A player like Morgan Schneiderlin seems like a nice fit; however, he will need to transition from more of a box-to-box role to one of a holding midfielder. At the steep price Southampton would probably charge, due to his irreplaceability and the fact that Southampton may still find themselves with a chance to make the top 4 come January, the risk may prove large enough to make the purchase unattractive.
Someone like PSG’s Adrien Rabiot could represent a solution. He seems to have the characteristics to replace Mikel Arteta. Yet, with quite a bit of defensive development needed and questions about his ego, especially at such a young age, he does not represent the safest bet to become what Arsenal need. Combine this with the fact that Rabiot would have to transition from a slower-paced league in France to one of the Top 3 leagues in the world, Rabiot would have to come at a cost relatively cheap to his potential value to Arsenal, to make up for the riskiness of the investment.

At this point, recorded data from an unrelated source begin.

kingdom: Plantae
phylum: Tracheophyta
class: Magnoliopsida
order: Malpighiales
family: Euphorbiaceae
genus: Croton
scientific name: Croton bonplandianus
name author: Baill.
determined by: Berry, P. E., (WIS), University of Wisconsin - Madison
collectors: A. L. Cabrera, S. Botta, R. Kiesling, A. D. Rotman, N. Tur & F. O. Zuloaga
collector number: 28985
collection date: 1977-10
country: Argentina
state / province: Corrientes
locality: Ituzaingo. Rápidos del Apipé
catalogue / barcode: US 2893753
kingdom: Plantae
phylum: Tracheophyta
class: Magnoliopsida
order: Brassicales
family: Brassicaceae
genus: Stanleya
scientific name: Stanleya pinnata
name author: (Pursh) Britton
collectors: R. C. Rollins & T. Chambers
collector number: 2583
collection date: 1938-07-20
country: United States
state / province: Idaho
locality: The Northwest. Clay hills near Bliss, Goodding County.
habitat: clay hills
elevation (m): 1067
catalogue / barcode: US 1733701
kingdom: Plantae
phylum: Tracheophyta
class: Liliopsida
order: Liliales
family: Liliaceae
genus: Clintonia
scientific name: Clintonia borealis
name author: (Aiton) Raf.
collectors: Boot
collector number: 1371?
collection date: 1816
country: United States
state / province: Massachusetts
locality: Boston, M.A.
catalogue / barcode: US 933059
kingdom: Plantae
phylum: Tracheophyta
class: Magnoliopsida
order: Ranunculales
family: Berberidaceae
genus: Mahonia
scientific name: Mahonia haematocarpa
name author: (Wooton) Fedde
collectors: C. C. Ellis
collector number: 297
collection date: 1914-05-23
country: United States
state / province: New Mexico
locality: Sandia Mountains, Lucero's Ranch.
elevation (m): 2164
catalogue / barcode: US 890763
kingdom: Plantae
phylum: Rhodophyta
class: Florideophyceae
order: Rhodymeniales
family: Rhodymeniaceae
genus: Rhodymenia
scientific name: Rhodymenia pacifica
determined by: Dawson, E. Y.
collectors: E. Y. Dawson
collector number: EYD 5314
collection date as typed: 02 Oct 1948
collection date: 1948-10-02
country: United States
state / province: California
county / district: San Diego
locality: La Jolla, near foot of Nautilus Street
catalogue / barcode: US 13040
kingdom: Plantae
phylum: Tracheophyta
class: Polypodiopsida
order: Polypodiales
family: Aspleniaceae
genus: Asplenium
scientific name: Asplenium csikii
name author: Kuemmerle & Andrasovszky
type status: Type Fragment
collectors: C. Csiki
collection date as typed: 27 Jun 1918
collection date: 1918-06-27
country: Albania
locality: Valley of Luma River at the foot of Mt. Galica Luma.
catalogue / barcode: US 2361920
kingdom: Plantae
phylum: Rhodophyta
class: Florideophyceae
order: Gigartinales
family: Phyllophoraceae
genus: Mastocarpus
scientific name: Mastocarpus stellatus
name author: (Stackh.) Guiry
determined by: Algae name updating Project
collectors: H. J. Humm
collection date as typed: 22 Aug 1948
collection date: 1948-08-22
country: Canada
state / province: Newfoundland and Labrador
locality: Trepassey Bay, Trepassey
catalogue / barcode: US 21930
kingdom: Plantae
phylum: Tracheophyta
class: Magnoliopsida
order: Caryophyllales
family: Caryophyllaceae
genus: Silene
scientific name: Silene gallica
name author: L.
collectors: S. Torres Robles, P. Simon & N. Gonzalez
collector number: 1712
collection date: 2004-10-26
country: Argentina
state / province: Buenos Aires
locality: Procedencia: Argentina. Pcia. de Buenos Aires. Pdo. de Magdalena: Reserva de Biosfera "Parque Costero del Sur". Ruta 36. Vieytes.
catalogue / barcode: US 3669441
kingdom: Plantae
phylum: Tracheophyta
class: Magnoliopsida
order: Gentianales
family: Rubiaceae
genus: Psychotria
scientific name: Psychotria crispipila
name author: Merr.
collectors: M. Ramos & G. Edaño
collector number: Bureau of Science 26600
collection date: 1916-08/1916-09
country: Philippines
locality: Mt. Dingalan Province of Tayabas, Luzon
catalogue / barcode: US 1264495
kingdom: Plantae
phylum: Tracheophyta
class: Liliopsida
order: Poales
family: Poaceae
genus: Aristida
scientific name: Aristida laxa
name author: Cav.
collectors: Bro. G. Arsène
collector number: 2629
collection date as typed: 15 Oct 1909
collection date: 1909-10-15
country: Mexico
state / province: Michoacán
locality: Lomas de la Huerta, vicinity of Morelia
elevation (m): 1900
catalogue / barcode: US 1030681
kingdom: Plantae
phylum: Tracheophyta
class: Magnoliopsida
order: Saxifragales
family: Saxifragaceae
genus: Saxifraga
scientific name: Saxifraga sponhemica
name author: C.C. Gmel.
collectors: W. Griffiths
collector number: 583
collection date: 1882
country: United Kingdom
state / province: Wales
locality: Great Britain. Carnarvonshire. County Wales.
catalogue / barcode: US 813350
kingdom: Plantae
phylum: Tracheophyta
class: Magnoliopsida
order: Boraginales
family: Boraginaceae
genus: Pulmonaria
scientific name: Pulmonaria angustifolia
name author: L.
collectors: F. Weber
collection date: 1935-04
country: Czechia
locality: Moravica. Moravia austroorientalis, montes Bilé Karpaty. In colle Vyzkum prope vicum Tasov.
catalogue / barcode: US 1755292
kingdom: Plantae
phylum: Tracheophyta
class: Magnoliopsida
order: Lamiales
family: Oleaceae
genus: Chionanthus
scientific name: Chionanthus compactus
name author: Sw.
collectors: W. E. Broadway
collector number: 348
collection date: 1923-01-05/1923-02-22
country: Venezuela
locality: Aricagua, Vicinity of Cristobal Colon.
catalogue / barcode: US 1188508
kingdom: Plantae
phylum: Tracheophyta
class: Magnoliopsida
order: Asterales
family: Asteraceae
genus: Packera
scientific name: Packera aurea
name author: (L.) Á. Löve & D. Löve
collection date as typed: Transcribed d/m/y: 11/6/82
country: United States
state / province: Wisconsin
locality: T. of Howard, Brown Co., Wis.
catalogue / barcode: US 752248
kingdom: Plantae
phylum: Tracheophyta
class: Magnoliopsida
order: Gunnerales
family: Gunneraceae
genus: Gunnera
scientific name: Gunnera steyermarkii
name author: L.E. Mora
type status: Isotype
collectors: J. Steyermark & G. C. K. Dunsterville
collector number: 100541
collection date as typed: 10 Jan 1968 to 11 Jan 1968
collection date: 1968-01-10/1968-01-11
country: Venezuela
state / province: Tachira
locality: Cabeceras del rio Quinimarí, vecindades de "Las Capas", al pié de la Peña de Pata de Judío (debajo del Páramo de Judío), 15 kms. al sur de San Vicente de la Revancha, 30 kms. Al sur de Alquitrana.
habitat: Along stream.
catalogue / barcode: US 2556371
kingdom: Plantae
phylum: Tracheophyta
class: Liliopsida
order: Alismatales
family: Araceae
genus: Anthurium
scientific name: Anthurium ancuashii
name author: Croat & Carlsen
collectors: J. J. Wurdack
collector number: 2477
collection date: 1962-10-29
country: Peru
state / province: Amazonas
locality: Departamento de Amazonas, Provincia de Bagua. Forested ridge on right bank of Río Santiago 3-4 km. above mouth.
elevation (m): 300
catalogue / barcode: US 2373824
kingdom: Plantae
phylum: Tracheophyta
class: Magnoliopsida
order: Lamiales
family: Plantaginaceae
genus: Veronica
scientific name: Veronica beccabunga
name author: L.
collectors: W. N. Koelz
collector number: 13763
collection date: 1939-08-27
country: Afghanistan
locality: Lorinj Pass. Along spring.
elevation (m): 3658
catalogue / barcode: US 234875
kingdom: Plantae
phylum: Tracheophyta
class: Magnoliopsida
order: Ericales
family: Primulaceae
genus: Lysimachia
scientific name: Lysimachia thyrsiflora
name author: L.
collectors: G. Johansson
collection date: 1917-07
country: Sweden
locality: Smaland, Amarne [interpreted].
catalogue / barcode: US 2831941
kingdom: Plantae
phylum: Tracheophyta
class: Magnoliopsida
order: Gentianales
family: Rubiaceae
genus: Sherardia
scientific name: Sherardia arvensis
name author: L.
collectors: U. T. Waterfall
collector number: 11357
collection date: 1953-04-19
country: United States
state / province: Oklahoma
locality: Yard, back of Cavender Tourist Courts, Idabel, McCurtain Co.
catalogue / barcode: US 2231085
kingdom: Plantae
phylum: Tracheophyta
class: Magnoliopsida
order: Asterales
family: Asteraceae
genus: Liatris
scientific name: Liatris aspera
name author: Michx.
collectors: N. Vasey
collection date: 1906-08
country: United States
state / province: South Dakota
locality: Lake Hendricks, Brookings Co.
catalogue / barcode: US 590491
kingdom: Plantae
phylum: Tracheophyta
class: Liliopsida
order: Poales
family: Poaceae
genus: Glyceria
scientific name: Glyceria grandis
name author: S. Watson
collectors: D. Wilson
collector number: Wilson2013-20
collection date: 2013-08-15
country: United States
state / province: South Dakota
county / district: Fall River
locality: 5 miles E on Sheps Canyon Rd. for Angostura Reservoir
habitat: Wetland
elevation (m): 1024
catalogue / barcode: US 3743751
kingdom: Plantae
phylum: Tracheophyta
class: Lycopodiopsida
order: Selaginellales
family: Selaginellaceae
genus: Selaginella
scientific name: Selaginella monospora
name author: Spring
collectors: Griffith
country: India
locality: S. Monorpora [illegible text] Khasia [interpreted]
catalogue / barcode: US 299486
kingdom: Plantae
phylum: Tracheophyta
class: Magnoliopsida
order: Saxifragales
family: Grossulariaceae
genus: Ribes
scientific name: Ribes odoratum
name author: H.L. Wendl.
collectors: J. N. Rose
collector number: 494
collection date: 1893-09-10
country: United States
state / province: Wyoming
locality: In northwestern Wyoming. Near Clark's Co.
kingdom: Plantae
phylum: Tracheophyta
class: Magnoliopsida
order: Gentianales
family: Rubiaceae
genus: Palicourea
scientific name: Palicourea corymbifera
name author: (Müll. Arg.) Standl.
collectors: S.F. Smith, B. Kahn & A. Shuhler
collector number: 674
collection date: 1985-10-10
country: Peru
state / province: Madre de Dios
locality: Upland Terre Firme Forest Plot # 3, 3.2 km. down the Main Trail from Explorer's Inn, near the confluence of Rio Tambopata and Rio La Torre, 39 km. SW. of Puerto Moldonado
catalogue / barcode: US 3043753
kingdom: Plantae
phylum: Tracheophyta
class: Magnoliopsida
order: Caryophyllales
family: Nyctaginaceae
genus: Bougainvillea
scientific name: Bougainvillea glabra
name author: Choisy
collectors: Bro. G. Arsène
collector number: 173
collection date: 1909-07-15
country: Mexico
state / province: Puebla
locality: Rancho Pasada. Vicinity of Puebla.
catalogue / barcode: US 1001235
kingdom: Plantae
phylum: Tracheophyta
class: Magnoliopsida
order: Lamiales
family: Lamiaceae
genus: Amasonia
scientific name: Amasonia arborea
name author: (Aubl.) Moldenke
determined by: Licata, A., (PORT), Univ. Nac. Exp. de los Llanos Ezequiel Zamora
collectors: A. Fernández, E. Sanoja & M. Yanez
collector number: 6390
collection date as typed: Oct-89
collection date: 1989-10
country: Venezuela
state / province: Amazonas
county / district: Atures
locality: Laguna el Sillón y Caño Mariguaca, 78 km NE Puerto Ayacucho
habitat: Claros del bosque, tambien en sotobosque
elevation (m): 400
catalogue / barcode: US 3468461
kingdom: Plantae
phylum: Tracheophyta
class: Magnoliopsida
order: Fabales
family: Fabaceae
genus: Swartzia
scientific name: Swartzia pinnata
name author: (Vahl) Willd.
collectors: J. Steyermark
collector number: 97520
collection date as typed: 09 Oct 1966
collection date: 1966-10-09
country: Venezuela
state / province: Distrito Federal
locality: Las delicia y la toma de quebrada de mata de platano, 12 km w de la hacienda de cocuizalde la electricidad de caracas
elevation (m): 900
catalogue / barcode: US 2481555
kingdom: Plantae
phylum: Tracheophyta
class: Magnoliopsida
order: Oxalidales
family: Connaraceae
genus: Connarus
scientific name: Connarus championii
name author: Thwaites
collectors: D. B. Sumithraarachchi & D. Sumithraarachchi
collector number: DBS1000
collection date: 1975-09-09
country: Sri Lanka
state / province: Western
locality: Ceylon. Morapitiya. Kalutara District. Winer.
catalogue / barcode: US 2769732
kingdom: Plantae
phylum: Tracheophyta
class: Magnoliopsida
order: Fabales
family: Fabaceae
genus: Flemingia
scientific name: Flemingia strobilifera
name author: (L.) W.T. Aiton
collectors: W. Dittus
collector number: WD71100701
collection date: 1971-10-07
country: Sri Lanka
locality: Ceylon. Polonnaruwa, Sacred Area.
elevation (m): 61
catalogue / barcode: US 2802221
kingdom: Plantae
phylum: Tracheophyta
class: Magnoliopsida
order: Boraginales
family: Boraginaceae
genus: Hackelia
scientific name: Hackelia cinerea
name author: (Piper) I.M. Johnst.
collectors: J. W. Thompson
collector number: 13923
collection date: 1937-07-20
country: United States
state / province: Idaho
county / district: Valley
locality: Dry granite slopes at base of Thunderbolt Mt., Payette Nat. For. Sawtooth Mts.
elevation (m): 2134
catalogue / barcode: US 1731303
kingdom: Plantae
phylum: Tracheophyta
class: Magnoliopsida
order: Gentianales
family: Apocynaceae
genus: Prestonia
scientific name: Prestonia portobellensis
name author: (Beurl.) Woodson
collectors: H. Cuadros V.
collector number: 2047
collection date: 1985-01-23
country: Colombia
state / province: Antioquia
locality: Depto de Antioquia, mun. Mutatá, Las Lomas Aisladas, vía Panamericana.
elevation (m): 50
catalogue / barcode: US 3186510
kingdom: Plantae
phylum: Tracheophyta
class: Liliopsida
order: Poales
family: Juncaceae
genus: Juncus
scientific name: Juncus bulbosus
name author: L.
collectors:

Maybe the best option is FC Augsburg’s Daniel Baier. A central midfielder who moved into the holding role in Augsburg’s 4-3-3, Baier is one of the few players who has excelled in the exact role that Arsenal are looking to upgrade. Last season, in the holding role, Baier registered 3.5 tackles per 90 minutes and 3.5 interceptions per 90 minutes, according to Statsbomb.com. He has the technical ability and intelligence to perform the role Arsenal need in possession, particularly in executing the right pass in the transition the side from defense to attack. However, he is only 5’8”, which would limit his ability to increase the physicality or aerial prowess of the Arsenal XI (though what he brings to the table seems more than enough to offset that). Also, and this speaks to a bigger problem at Arsenal, FC Augsburg have a much more coherent system of pressing, allowing Baier to properly plan his actions to make the plays he does. While Arsenal have shown some willingness to press, they have been inconsistent with their pressing and often not the cohesive unit a pressing side needs to be. On a team like Arsenal, all the positives of a player like Baier may not come to the surface, as the uncertainty of the how the players defend in front of him prevent him from planning a proper course of action.
Without a new holding midfielder, it seems unlikely that Arsenal will enter that tier of the best clubs in Europe. With this insistence on the 4-1-4-1, the need to upgrade the position only increases. And even if they find the right man to upgrade that role, Arsenal may need to also fix their structural issues, particularly their lack of counter-pressing, to function properly in this new system. Without that, purchasing a player like Sergio Busquets would not prove sufficient for Arsenal to consistently compete for the highest honors.